See How Debt Consolidation Works in Action
Let’s say you have 5 credit cards:
- The first card has APR at 15% and a total balance of $1,000
- Card #2 has 18% APR and a total balance $5,000
- The third card has 19% APR with a total balance $3,000
- Your highest balance of $7,000 in on the fourth card at 21% APR
- The last card has APR 22% and a total balance of $5,000
In total, you need to repay $21,000 of debt. If you stick diligently to the minimum payment schedules, the total cost and time to pay off is high:
- 97 months to repay, total interest charges $636.94
- 273 months to repay, total interest charges $9,923.13
- 239 months to repay, total interest charges $4,503.57
- 396 months to repay; total interest charges $15,374.09
- 390 months to repay; total interest charges $12,591.32
On standard minimum payment schedules, your total monthly payments would be around $525. Total interest charges come in at $43,389.05. So, the interest charges are more than double of the actual debt you owe. Even worse, it would take 33 years for you to be completely debt free. That’s if you don’t make another charge from now until you reach zero.
Now let’s consider some example of what would happen if you use one of the three most common types of debt consolidation:
What happens with a balance transfer?
If you have excellent credit, let’s say you qualify for a balance transfer credit card with a long introductory period. The longest periods currently available are 21 months. In this case, you want to pay off the debt in-full within those first 21 payments. Otherwise, once the standard interest rate kicks in, you’re back to the same bad situation with debt.
To pay off the balance in-full with $21,000 in debt, you would need to increase the monthly payment to $1,000. Essentially, you would need to almost double your monthly obligation to make this a viable option for debt relief. However, the total cost would be $21,000 because there aren’t any interest charges to apply.
What about an unsecured debt consolidation loan?
You also need good credit to make this a viable option. The better your credit score, the lower the interest rate applied to your debt. Again, let’s say you have excellent credit. You would need a loan that financing $21,000 to pay off all your credit cards.
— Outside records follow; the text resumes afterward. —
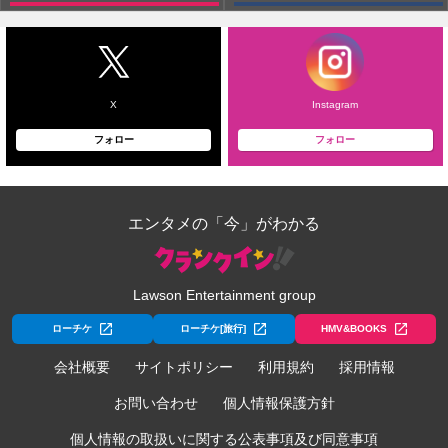
X
Instagram
フォロー
フォロー
エンタメの「今」がわかる
Lawson Entertainment group
ローチケ
ローチケ[旅行]
HMV&BOOKS
会社概要
サイトポリシー
利用規約
採用情報
お問い合わせ
個人情報保護方針
個人情報の取扱いに関する公表事項及び同意事項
If you take out a 5-year $21,000 loan at 6% APR, the monthly payments would be around $405.99. This would provide some relief for your budget, since it reduces the monthly payment by roughly 23%. You’d be out of debt in 5 years or 60 payments. Total interest charges would be $3,359.33 over the life of the loan. That makes the total cost $24,359.33.
If you have the credit score to qualify for this option, it might be a good choice for your budget. You should compare it to the cost of a debt management program before you decide which option is best in your particular financial situation.
What could I expect with a debt management program?
Every debt management program is different. Your monthly payment depends on what you can afford in your budget. The interest rate you pay depends on what our credit counseling team can negotiate with your creditors. But here are some examples of people who came to Consolidated Credit with around $21,000 in debt:
- For Patricia from Tucson, Arizona, our team negotiated an average interest rate of 5% APR
- Her monthly payments dropped from $840.76 to $513
- Her time to payoff reduced to 3 years, months
- She saved $9,089.19 in total interest charges
- For Taylor from Miami, Florida, the team negotiated his interest rates down to 8.20% APR
- His monthly payments dropped from $857.76 to $506
- He paid off the debt completely in 4 years
- He saved $8,782.74 in total interest charges
In general, clients complete a debt management program in 36-60 payments. Creditors typically reduce a client’s interest rates to less than 10%. The program decreases your total monthly credit card payments by around 30 to 50%.